The Genie in Your Genes

Introduction

The crop of new books in the field of energy psychology desribe a remarkable set of interventions such as EMDR (Eye Movement Desensitization and Reprocessing), EFT (Emotional Freedom Therapy), TAT (Tapas Acupressure Technique), and others. These interventions are amazingly effective. They routinely shift psychological traumas, sometimes deep-seated chronic psychoses, in just a few sessions, and sometimes in one session. They have also contributed to the cure of a wide variety of organic ailments. And the database of sound clinical studies on these methods continues to grow. As a result, they have been adopted by thousands of physicians, social workers, psychiatrists and psychologists.

There is no doubt that these methods work, and often yield spectacular results. Yet the books describing these methods invariably declare themselves to be baffled by the mechanisms by which these new energy interventions create their effects.

The Genie in Your Genes is a breakthrough new book by author and publisher Dawson Church, Ph.D. It synthsizes studies from cell biology and genetic expression to explain the precise physical pathways by which such healing occurs. It shows that notions of "suble" energies are not required to explain miraculous healing, and that the centuries-old line of research into the body's electromagnetic fields has already supplied us with excellent answers to the flow of information through our cellular signalling systems.

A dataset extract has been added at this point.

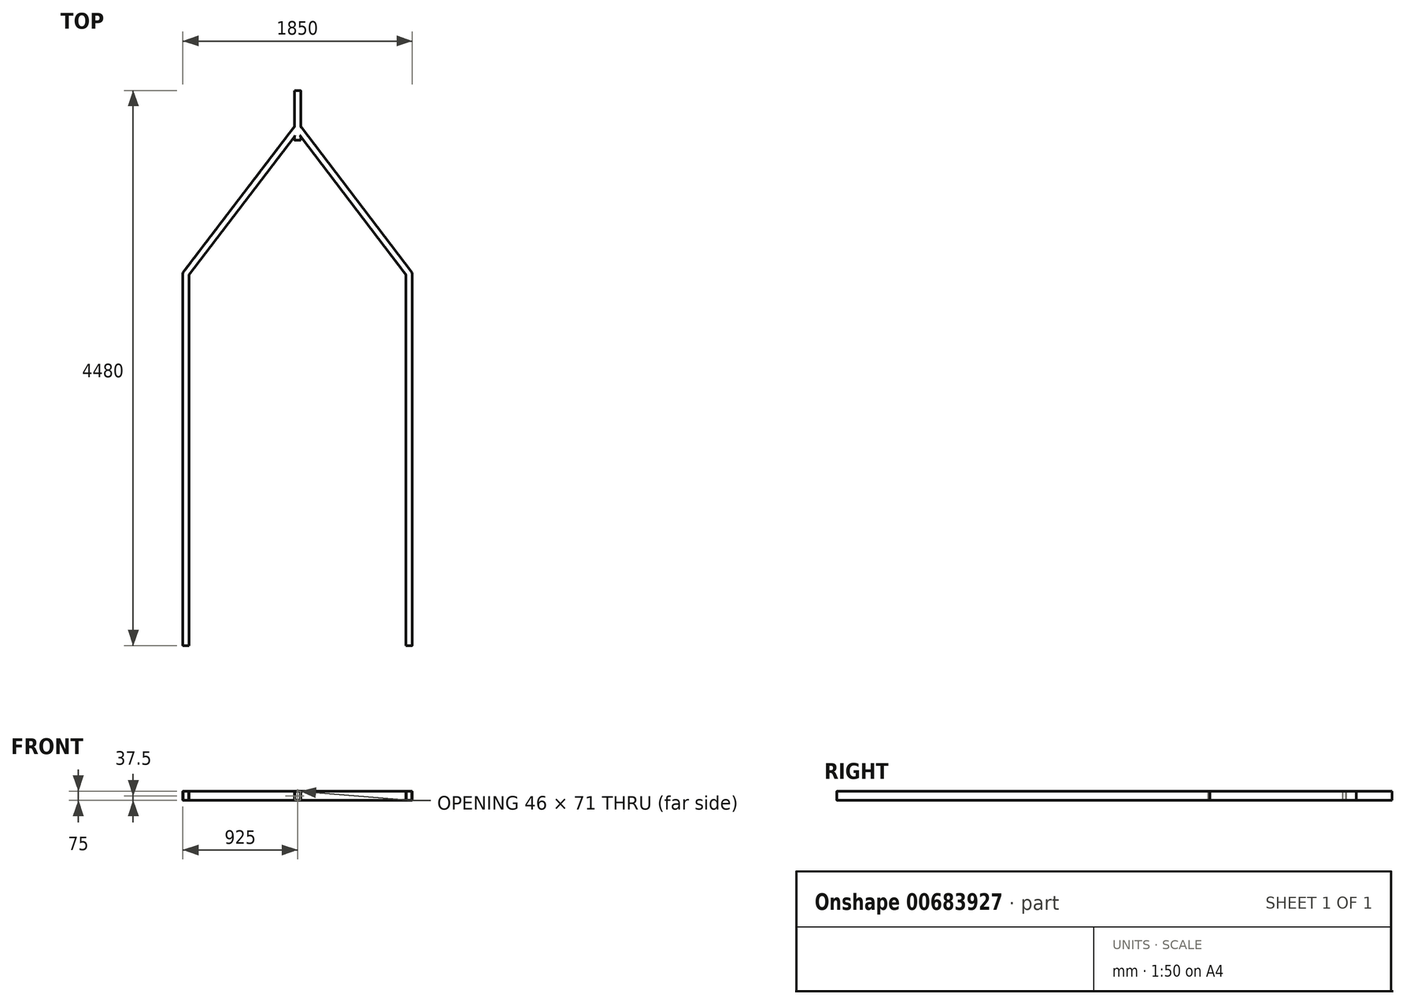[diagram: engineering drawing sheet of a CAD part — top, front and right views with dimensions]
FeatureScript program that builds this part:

The science behind our emerging understanding of the link between behavior, consciousness, and well-being has the potential to cause as big a shift in our paradigm of health and medicine as Einstein's theory of relativity had on physics a century ago. The idea that "your thoughts create your reality" has gone from a metaphysical article of faith fifty years ago, to the object of serious scientific scrutiny today, as medicine discovers quantum physics, and rediscovers electromagnetism. A series of remarkable experiments, published in the Journal of Alternative and Complementary Medicine, chronicle the effects of consciousnes on the DNA molecule, and demonstrate that marked molecular changes are observed when an observer's intentions are projected into the molecules.

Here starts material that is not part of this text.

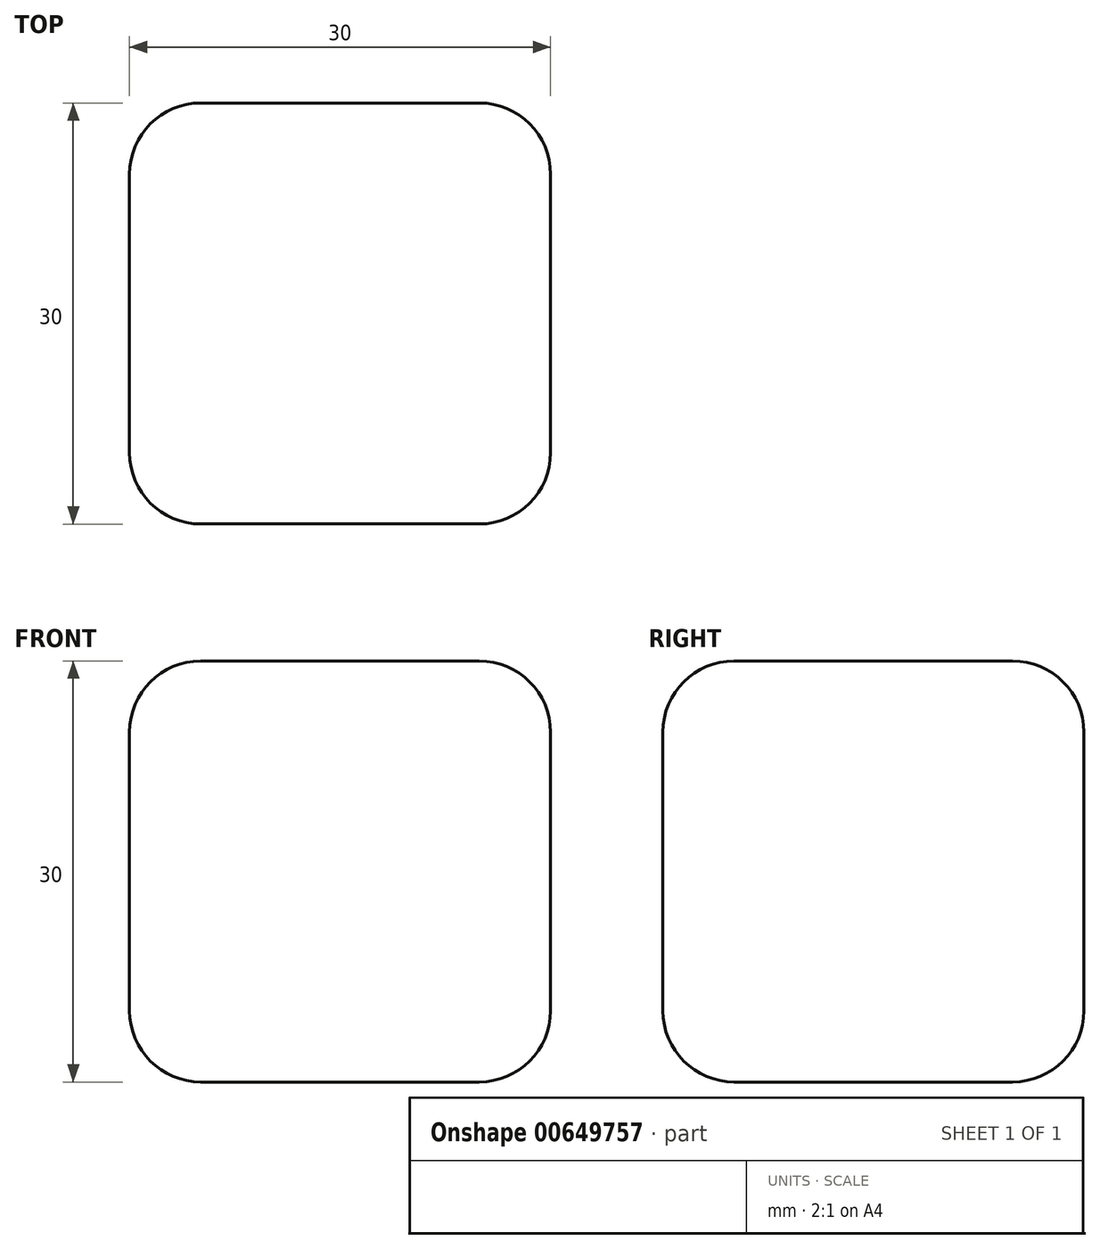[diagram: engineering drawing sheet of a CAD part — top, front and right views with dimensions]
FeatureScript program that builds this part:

Books such as Bruce Lipton's The Biology of Belief (published by Dawson Church) chart the precise biochemical mechanisms by which genes are turned on and off by our thoughts. Movies such as What the Bleep are popularizing the application of quantum physics to happiness and wellness. Dawson's exciting talk on The Genie in Your Genes looks at this and other current research, and its exciting implications for the future of the practice of medicine, and its expected effects on how we shape our health.